Jesus in the filth

maxresdefaultThe text of my Midnight Mass talk at St Luke’s earlier ….

Tonight is a holy night.
A night when we remember, celebrate, the birth of Jesus.
The Christ child.
The Saviour of the universe.
God incarnate.
Tonight is most definitely a holy night.
But what is holiness.?
Surely it has something to do with Godliness.
And I seem to remember from when I was a child that Godliness is somehow connected to cleanliness.
And I suspect many of us have grown up with that sanitised image.
To be holy is to be clean, dazzling, white, pure.

And with those images, many of us have grown up not only thinking that we can never be holy ourselves, because lets face it, none of us have clean, dazzling, white, pure sparkly lives, but also that we end up believing that we are never really good enough for God.

I have chatted with many people of varying ages in the cafes and bars of this area. Although each conversation has been unique and individual, there has been an amazingly common thread that has gone through each one. Most people tell me that they believe in God, but that they are not religious. Then those same people tell me that they don’t go to church because ‘well, if I did the roof will probably cave in!’ In other words … that person thinks they are not good enough, not clean enough, not pure enough to come before God.

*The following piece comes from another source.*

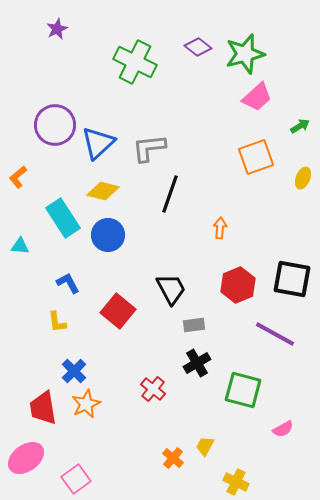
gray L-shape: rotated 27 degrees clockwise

But, is Godliness, or holiness, really linked with cleanliness. Where did that saying come from? Many think that it is a quote from the bible. It’s not. It’s actually a quote from Francis Bacon, and he didn’t write it until 1605.

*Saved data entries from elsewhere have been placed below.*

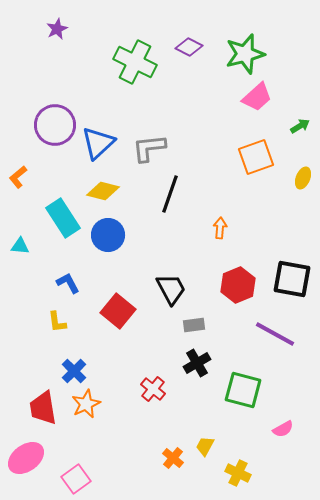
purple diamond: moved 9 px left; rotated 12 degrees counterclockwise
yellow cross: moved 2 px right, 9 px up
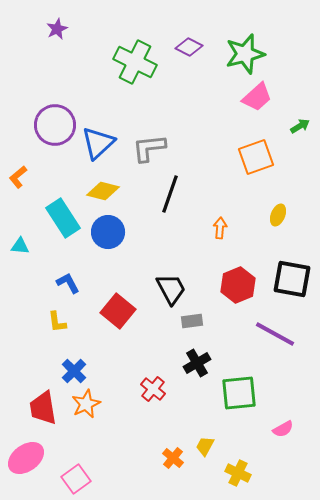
yellow ellipse: moved 25 px left, 37 px down
blue circle: moved 3 px up
gray rectangle: moved 2 px left, 4 px up
green square: moved 4 px left, 3 px down; rotated 21 degrees counterclockwise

As I look at the scene before us on this holy night, I am not convinced that Holiness, Godliness and cleanliness go together at all. I am not convinced God cares that much about how clean our lives are, but maybe more interested in our intentions, in our motivation?

The scene before us on this most holy of nights of two young parents, Mary and Joseph, who had travelled dusty roads for 4 days from Nazareth to Bethlehem, Mary on the back of a donkey, sleeping under canvas on the way, who then end up in a stable with the stench of animals and the muck around, even having to use the feeding trough for a cot to lay the newborn Jesus in – none of that sounds very clean to me.

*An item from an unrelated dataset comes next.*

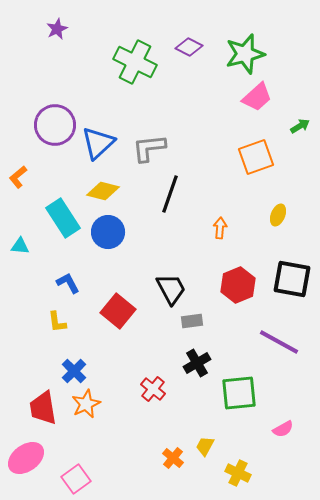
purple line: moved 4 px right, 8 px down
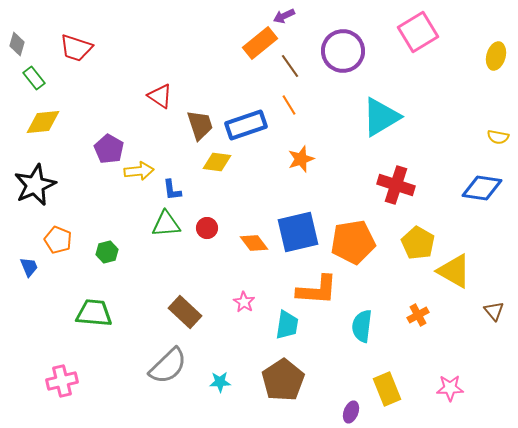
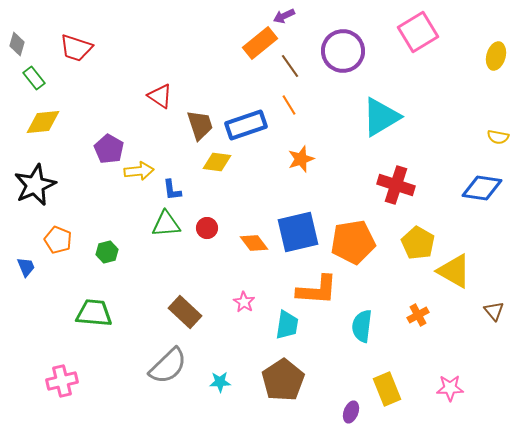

It seems to me that we have made this amazing story all cute and lovely with fluffy animals and smiling shepherds and nice warm overtones. But, this was a filthy stable! Stables are not great on the cleanliness scale!

To try and illustrate how shocking this scene is before you, can you imagine the uproar there would be if Princess Kate, was forced for one reason or another to give birth to Prince George or Princess Charlotte, in a stable somewhere!? The doctors would be having fits because of germs and risk of infection, the authorities would be wound up in the red tape of health and safety, Corbyn and May would be firing accusations across the house of commons floor, the Queen would not be amused and newspapers would be split over the reason for the scandal. For a scandal it would be.

And a scandal it was … THE royal baby, God incarnate, the ruler of the universe, the saviour of the world, was born not in the luxury and relative safety and security of a palace or a royal hospital … but he was born in the muck, dirt, grime and filth of a drafty stable.

A stable is just no place for a baby!
And yet …. this is what we have.
Jesus, the most holiest of babies, was born into the filth of this world.
And while that may shock us, that is precisely why the birth of Jesus is good news for all of us.

In tonights readings we find Jesus in the ruins of Jerusalem in Isaiah, we find Jesus in the messy process of creation in Hebrews,  and we find Jesus as a light in the darkness in John. One interpretation of that darkness could be the dark uncomfortable places in our society of fear, torture, hunger, homelessness – the messy places that the media like to sweep and hide away. Jesus knows exactly what the tough places in our world are like.

If we look at Jesus in the gospels ‘One of the teachings he resisted was ‘holiness-as-separation‘ the idea that you need to stay pure to be acceptable to God.

Jesus got involved in the dirt and mess of his creation. Jesus ministry is not to gather the clean and sanitised and take them into a private club. Jesus ministry is to those who are told they are unwanted, those who hurt, those who feel they are not good enough, those who feel they do not have holy lives, those who do not have sparkly whiter than white pure lives …. those like you and like me who desperately want to belong, but don’t believe we can.

The birth of Jesus in the stable on this holy night means that not only we can belong, but that we do belong. Because Jesus was born into the reality of this world, he understands, he knows how we feel, and he can be found standing with us. Because we are worthy of his time, we are good enough to be in his presence.

Holiness has not so much to do with how we are, but how Jesus is with us. It is the presence of Jesus in our lives that makes us holy.

So …. this Christmas, why not come back to your creator, Jesus, and take on board that good news; the good news that says  you are loved, you are accepted, you are good enough and you belong and that, yes, you are holy too!